ACE2019: Faculty Impact on Career Readiness
Representatives from Strada Education Network, the Career Leadership Collective, and the Association of College and University Educators (ACUE) joined forces to facilitate the session “From Impactful Classes to Rewarding Careers: The Unique Influence of Faculty on Students’ Career Readiness and Satisfaction” to a packed room of highly engaged attendees at ACE2019.
The session focused on how colleges and universities can integrate career guidance and readiness throughout the student experience—including in the classroom and in online courses—and embrace the unique influence that faculty have in students’ success after college. Gallup-Purdue research has found that when recent graduates report having a mentor, 80 percent of the time they say that mentor was a faculty member. Students spend more time with their professors than any other college advisor, counselor, or support professional, which makes faculty best positioned to have the greatest impact.

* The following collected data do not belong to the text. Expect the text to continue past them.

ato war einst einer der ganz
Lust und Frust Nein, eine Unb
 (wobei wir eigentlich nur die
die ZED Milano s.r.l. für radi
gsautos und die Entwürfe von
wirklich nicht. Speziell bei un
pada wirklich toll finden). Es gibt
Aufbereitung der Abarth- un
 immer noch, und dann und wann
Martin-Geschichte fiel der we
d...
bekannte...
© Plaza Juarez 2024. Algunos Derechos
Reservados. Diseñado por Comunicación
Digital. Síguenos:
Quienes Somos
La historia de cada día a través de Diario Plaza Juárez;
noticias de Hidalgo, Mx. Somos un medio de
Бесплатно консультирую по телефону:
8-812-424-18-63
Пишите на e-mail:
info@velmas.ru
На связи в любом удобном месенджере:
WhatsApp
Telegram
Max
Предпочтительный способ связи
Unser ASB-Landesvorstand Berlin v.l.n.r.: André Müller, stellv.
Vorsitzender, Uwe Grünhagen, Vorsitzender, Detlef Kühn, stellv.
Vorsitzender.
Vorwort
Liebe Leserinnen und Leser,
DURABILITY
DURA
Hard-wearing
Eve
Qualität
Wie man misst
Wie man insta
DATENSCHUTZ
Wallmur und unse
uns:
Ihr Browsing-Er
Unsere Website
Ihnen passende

“We’re moving into a slightly new shift,” said Jeremy Podany, CEO and founder of The Collective. “It used to be that students would say ‘Who’s the expert? Where’s the career expert I can go to?’ And now they say, ‘Who do I trust? Who am I in front of the most? Who have I built a relationship with?’”

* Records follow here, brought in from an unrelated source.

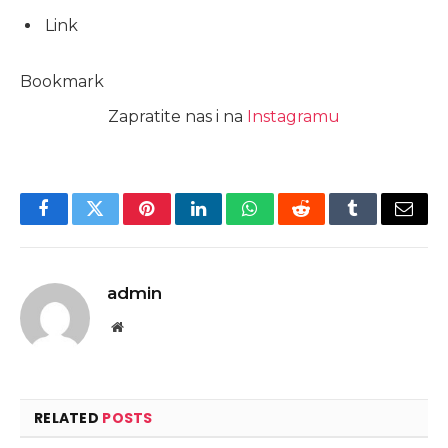
Link
Bookmark
Zapratite nas i na
Instagramu
Facebook
Twitter
Pinterest
LinkedIn
WhatsApp
Reddit
Tumblr
Email
admin
Website
RELATED
POSTS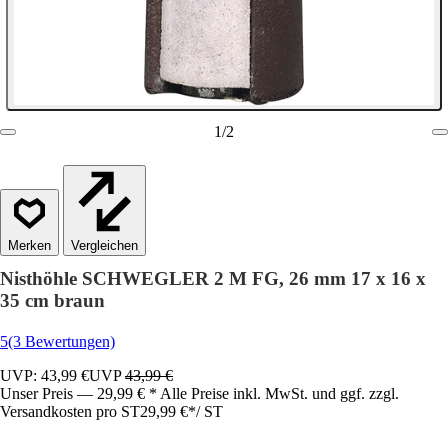
1
/
2
Vergleichen
Nisthöhle SCHWEGLER 2 M FG, 26 mm 17 x 16 x
35 cm braun
5
(3 Bewertungen)
UVP: 43,99 €
UVP
43,99 €
Unser Preis — 29,99 € * Alle Preise inkl. MwSt. und ggf. zzgl.
Versandkosten pro ST
29,99 €
*
/
ST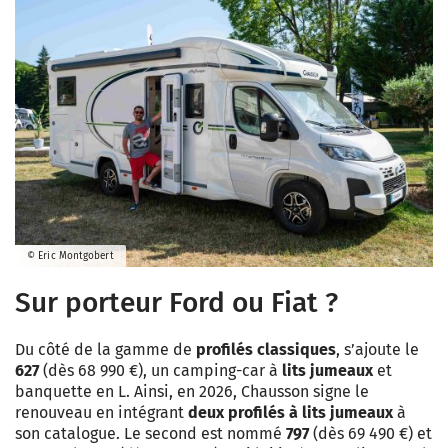
© Eric Montgobert
Sur porteur Ford ou Fiat ?
Du côté de la gamme de
profilés classiques
, s’ajoute le
627
(dès 68 990 €), un camping-car à
lits jumeaux
et
banquette en L. Ainsi, en 2026, Chausson signe le
renouveau en intégrant
deux profilés à lits jumeaux
à
son catalogue. Le second est nommé
797
(dès 69 490 €) et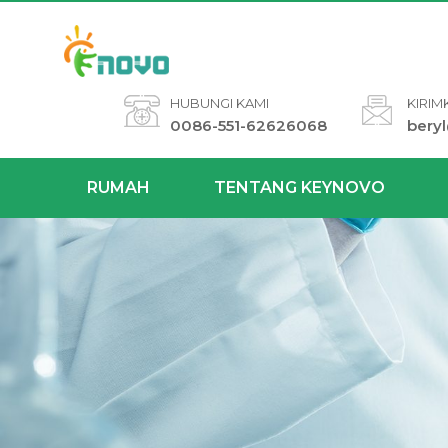
HUBUNGI KAMI
KIRIM
0086-551-62626068
bery
RUMAH
TENTANG KEYNOVO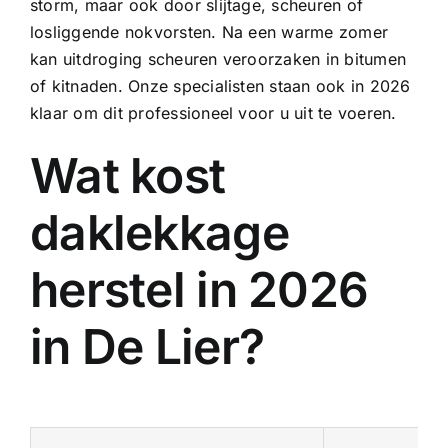
storm, maar ook door slijtage, scheuren of
losliggende nokvorsten. Na een warme zomer
kan uitdroging scheuren veroorzaken in bitumen
of kitnaden. Onze specialisten staan ook in 2026
klaar om dit professioneel voor u uit te voeren.
Wat kost
daklekkage
herstel in 2026
in De Lier?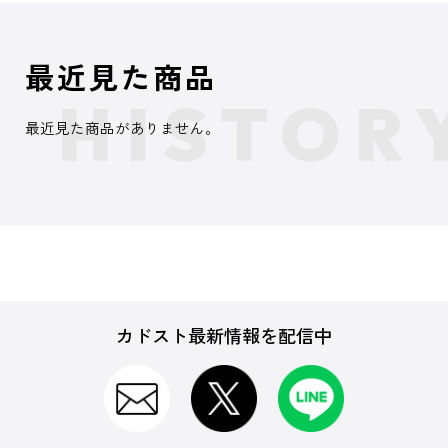
最近見た商品
最近見た商品がありません。
カドスト最新情報を配信中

As Paul De Giusti, vice president of external and government affairs at Strada, shared, 39 percent of college students say they never visited their school’s career services office. This supports the need to equip faculty to have career conversations with students, extending the efforts of career service professionals, in order to strengthen the pathways from education to employment—Strada’s mission—and weave career education into the fabric of the student life cycle, the focus of The Collective.

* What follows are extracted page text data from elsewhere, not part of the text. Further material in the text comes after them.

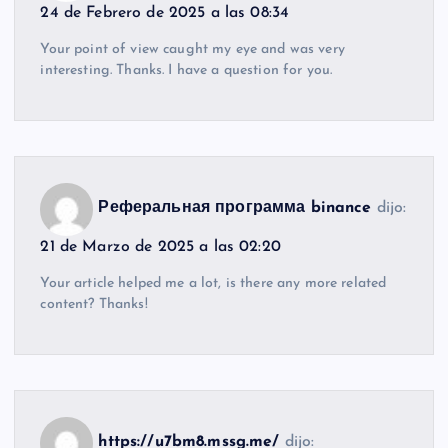
24 de Febrero de 2025 a las 08:34
Your point of view caught my eye and was very
interesting. Thanks. I have a question for you.
Реферальная программа binance
dijo:
21 de Marzo de 2025 a las 02:20
Your article helped me a lot, is there any more related
content? Thanks!
https://u7bm8.mssg.me/
dijo: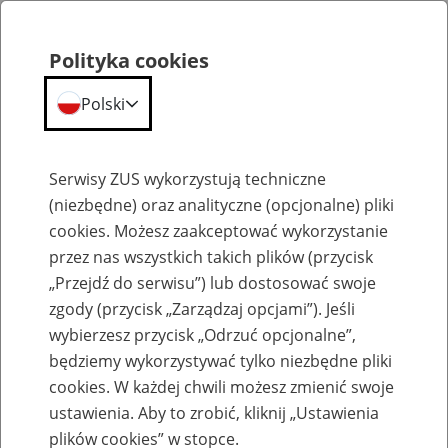
Polityka cookies
Polski
Menu
Szukaj
Serwisy ZUS wykorzystują techniczne
(niezbędne) oraz analityczne (opcjonalne) pliki
cookies. Możesz zaakceptować wykorzystanie
Aktualności
przez nas wszystkich takich plików (przycisk
„Przejdź do serwisu”) lub dostosować swoje
zgody (przycisk „Zarządzaj opcjami”). Jeśli
wybierzesz przycisk „Odrzuć opcjonalne”,
będziemy wykorzystywać tylko niezbędne pliki
Inne
cookies. W każdej chwili możesz zmienić swoje
ustawienia. Aby to zrobić, kliknij „Ustawienia
4
października
2024
plików cookies” w stopce.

ACUE, in collaboration with the Council of Independent Colleges (CIC), Strada, and The Collective, developed an online course in career guidance and readiness to prepare, support, and credential faculty in engaging in career conversations with students and helping students cultivate the soft skills employers are seeking. Over 550 faculty members across 26 CIC member institutions are currently enrolled as part of the CIC Consortium for Instructional Excellence and Career Guidance.
Penny MacCormack, ACUE’s chief academic officer, explained that participating faculty learn the core teaching competencies aligned to ACUE’s Effective Practice Framework, but they also complete dedicated learning modules on career guidance and readiness and receive career-focused facilitation when engaging in the course in cohorts.
“We wanted to make sure that faculty have the level of support they need to learn and put into practice the teaching techniques that are evidence based, that we know increase engagement, motivation, and deep learning,” MacCormack said. “And when I say that our mission is to ensure student success, student success for me and for [ACUE] means students graduate with a meaningful degree prepared for their future.”
MacCormack called upon the audience to consider the three experiences faculty can have with students that positively influence their future engagement in the workplace and general sense of well-being: “One professor excited me about learning, one professor encouraged me about my future goals, and one professor cared about me as a person.”
The result? According to MacCormack, these graduates would be “the happiest people you’ll ever meet.” And to the audience, she said, “We can do that. We can make sure that happens.”